We're running in multiple instances environment and at least 3 instances were affected in the same moment. The application is heavily dependent on Redis and does not use other storage.

I've got timeout exception from one of affected instances, but I don't think it contains any interesting information:

Timeout awaiting response (outbound=23KiB, inbound=782KiB, 518ms elapsed, timeout is 400ms), 
command=HMGET, next: HMGET CatalogProduct:156289, inst: 0, qu: 0, qs: 270, aw: False, bw: SpinningDown, 
rs: DequeueResult, ws: Idle, in: 0, in-pipe: 77112, out-pipe: 0, last-in: 0, cur-in: 14533, sync-ops: 0, async-ops: 18552056, 
serverEndpoint: xxx, conn-sec: 14875.07, aoc: 0, mc: 1/1/0, mgr: 9 of 10 available, clientName: product-api-9965766c5-vbgdm, 
IOCP: (Busy=0,Free=1000,Min=1,Max=1000), WORKER: (Busy=3,Free=32764,Min=32,Max=32767), 
POOL: (Threads=18,QueuedItems=19,CompletedItems=29219203,Timers=32), v: 2.6.122.38350 

I'm sorry that I've got no repro for this behavior.
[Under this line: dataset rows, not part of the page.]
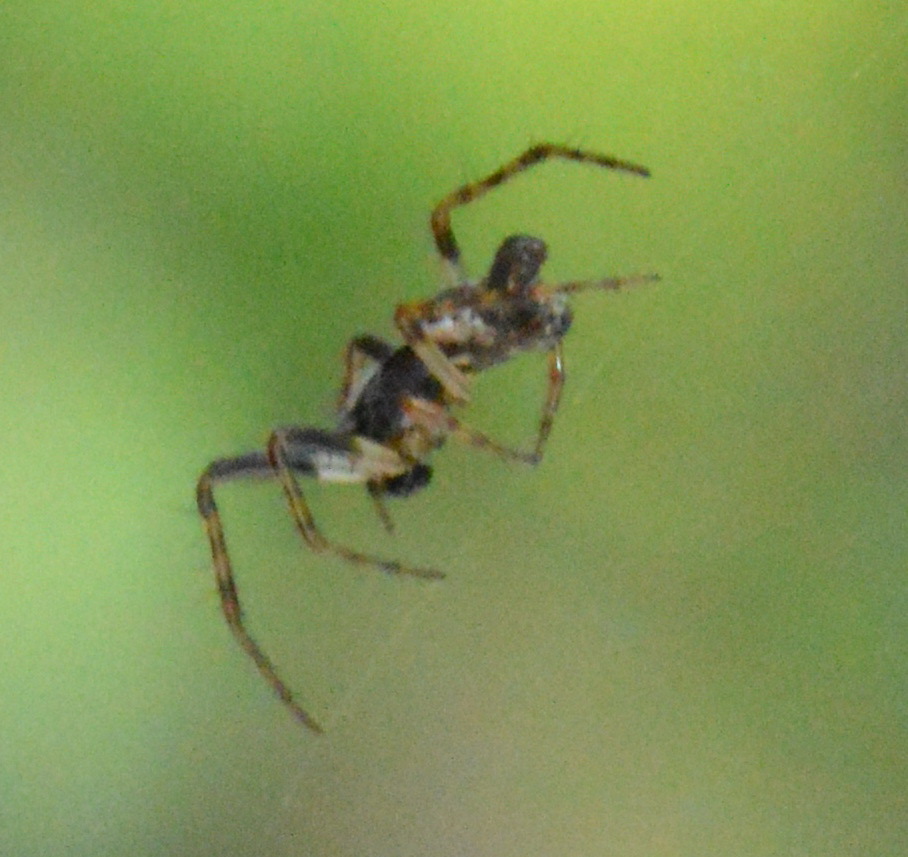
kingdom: Animalia
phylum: Arthropoda
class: Arachnida
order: Araneae
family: Araneidae
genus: Cyclosa
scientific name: Cyclosa conica
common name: Conical trashline orbweaver
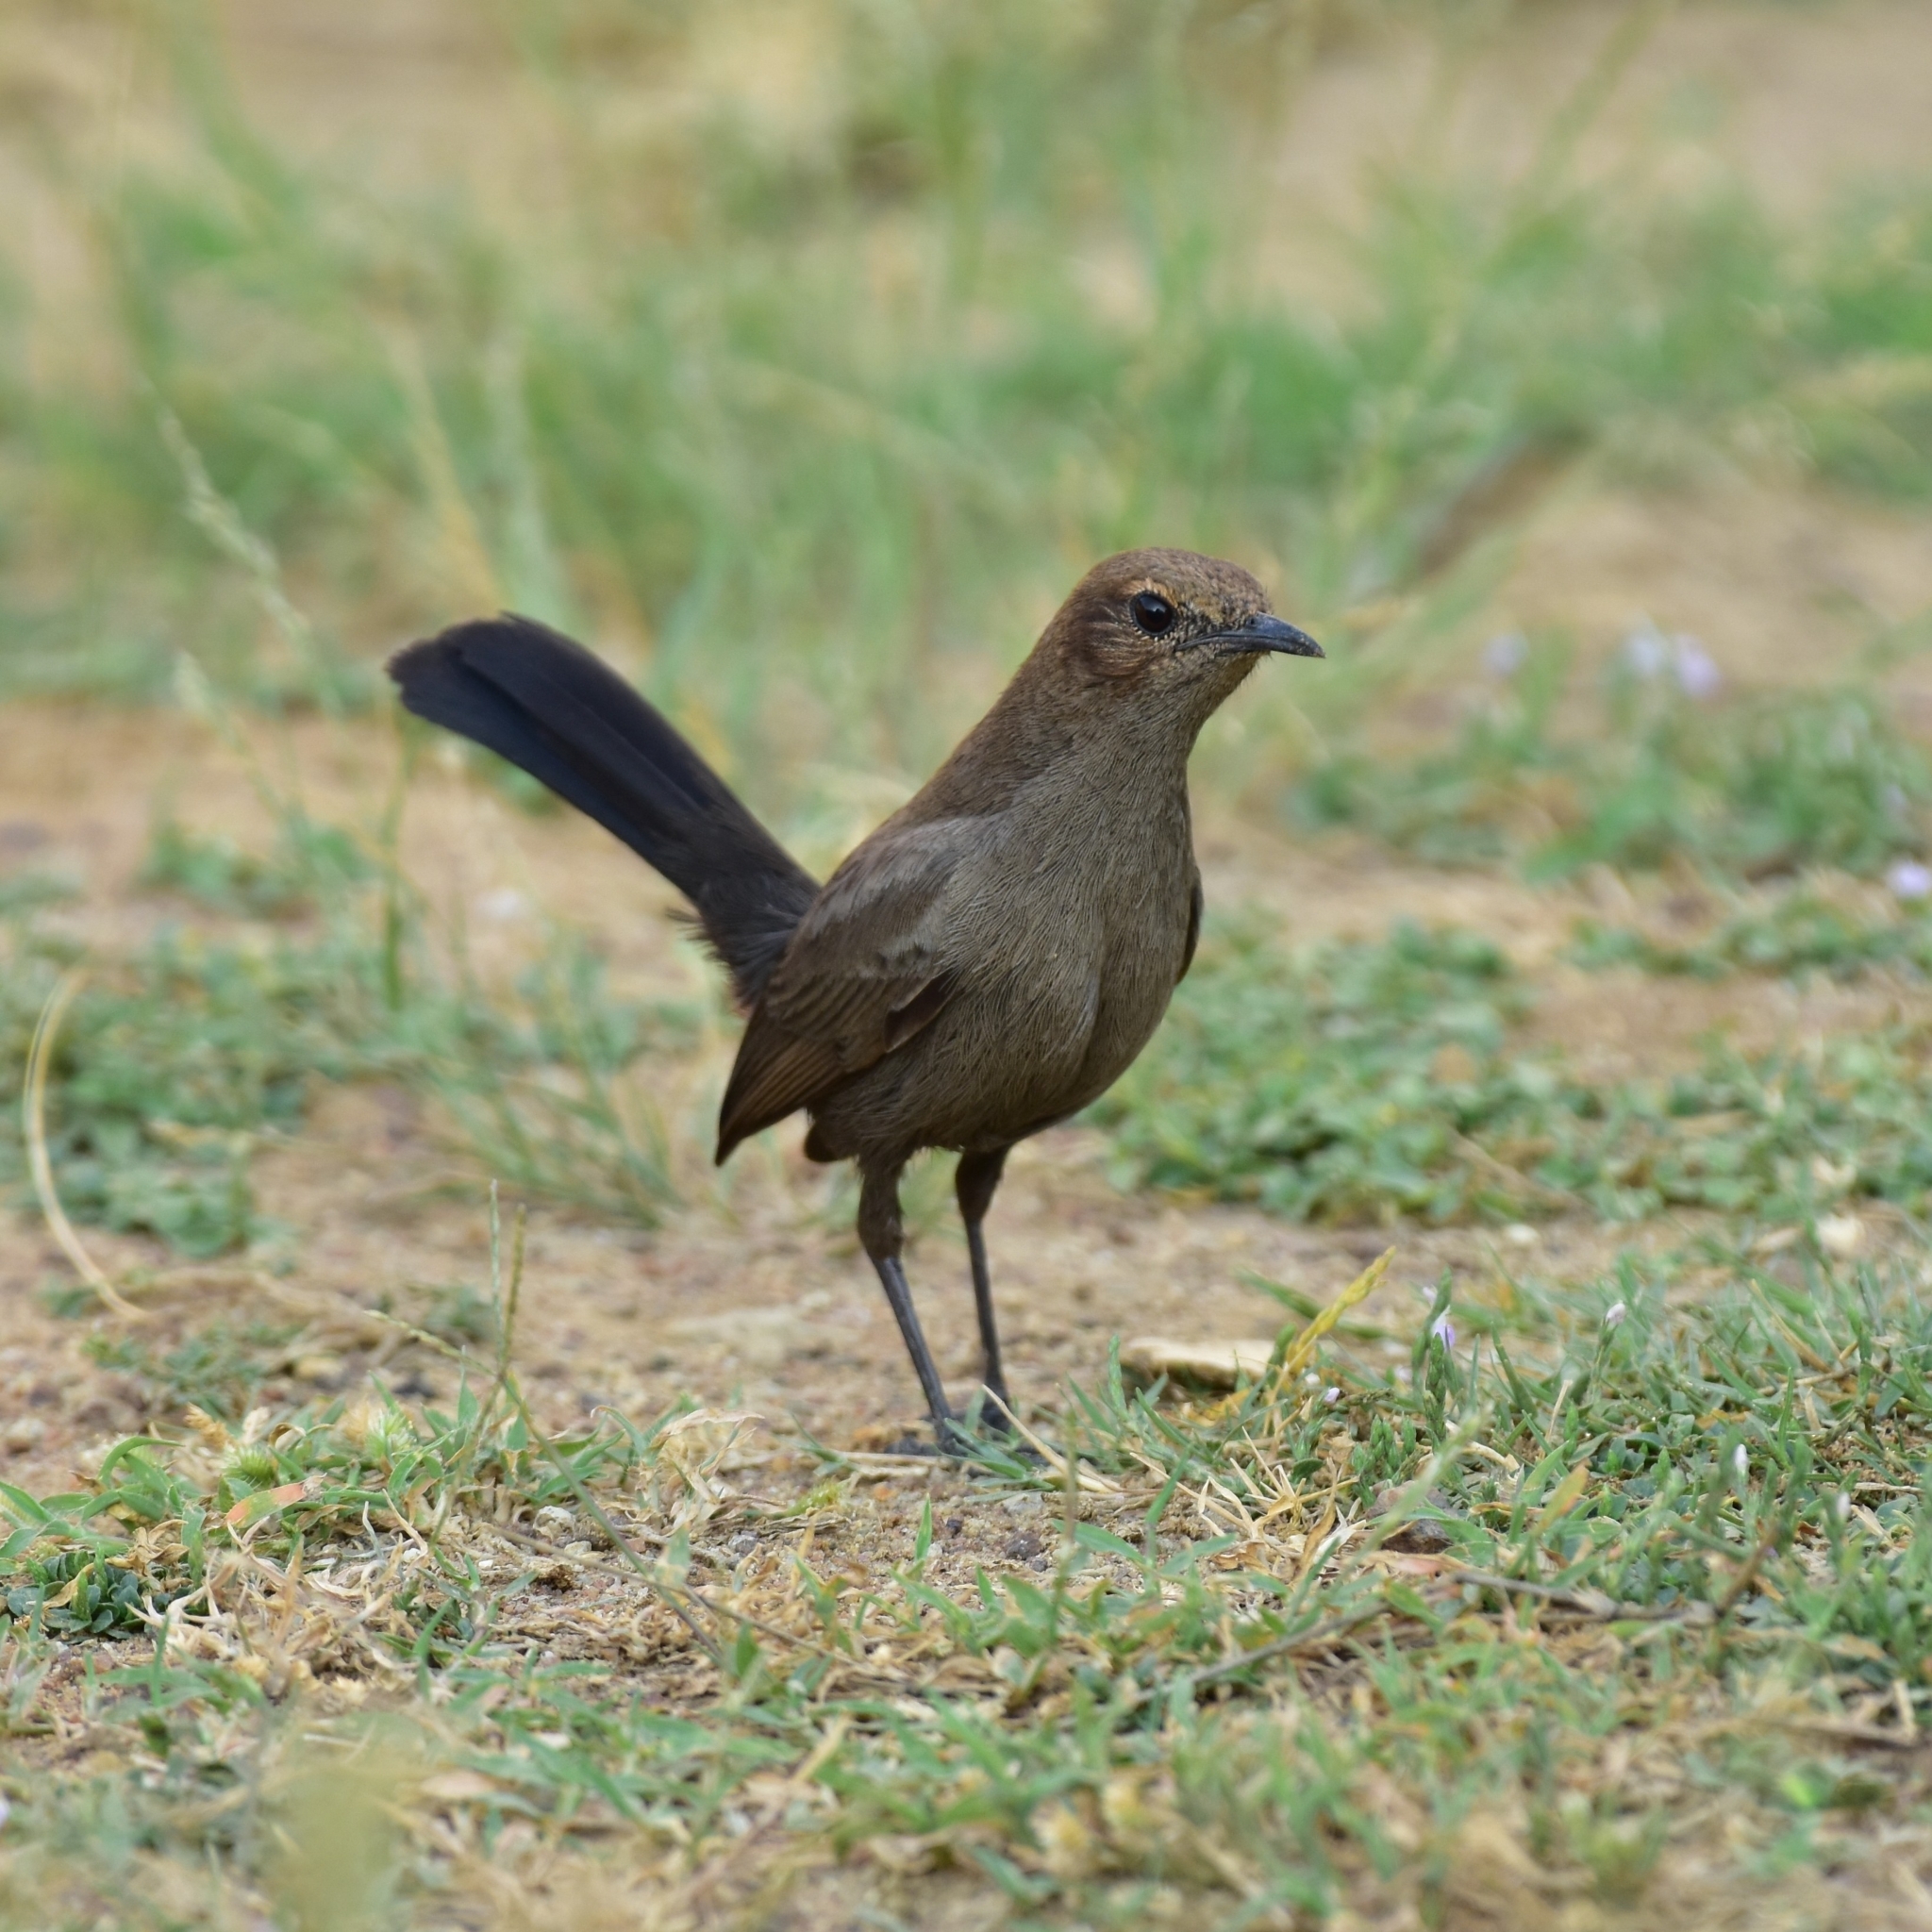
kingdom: Animalia
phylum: Chordata
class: Aves
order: Passeriformes
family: Muscicapidae
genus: Saxicoloides
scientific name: Saxicoloides fulicatus
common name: Indian robin
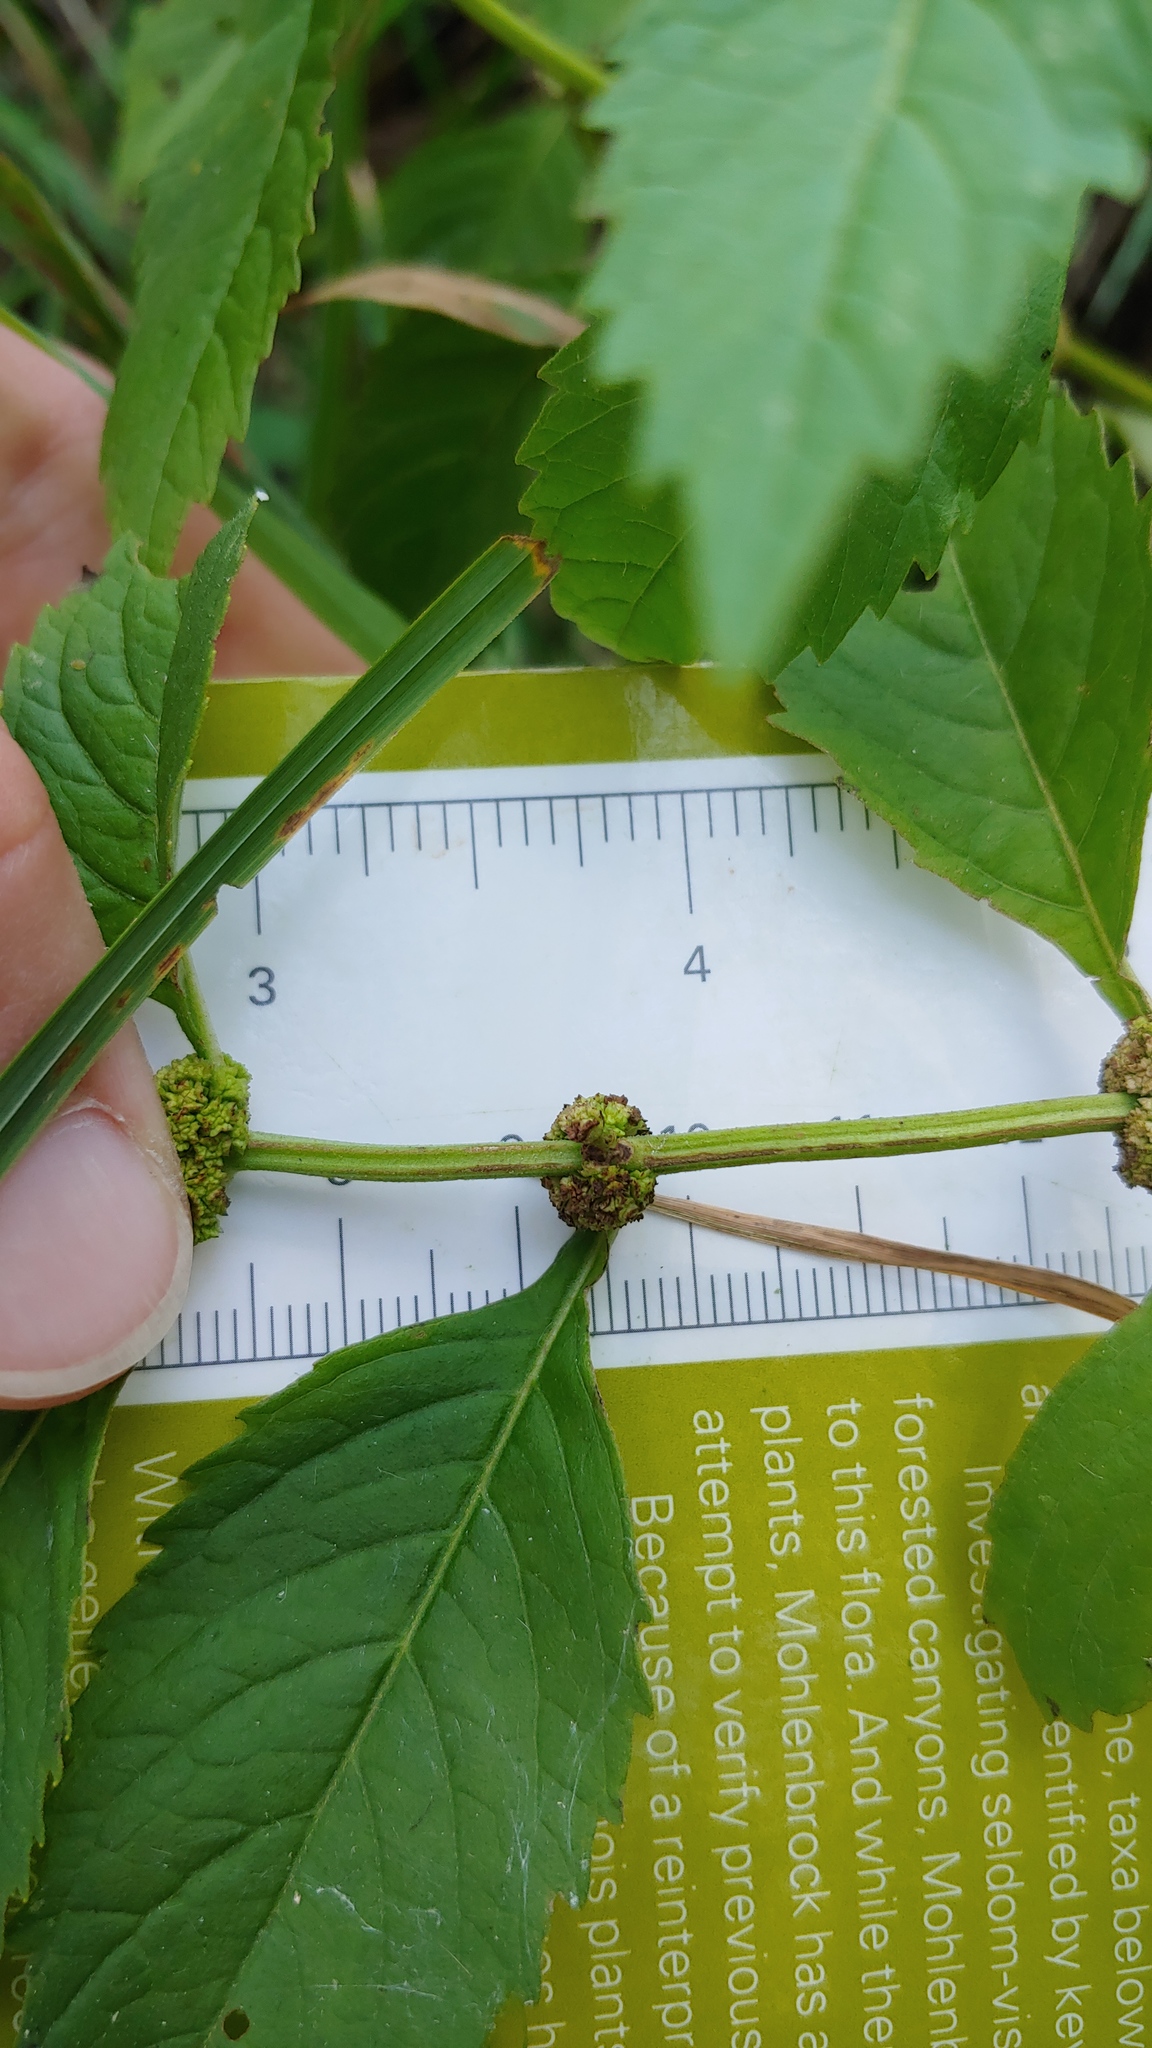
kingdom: Plantae
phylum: Tracheophyta
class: Magnoliopsida
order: Lamiales
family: Lamiaceae
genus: Lycopus
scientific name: Lycopus virginicus
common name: Bugleweed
Should I create a new issue?

supjohn1 commented 8 months ago

@NickCraver I know you are very busy and I don't want to just call you out, hopefully there is someone else who helps with these topics, just curious if anyone had a chance to take a look at this?

supjohn1 commented 5 months ago

I'll close this. We are moving toward Async which does seem to mitigate the timeouts on the newer version.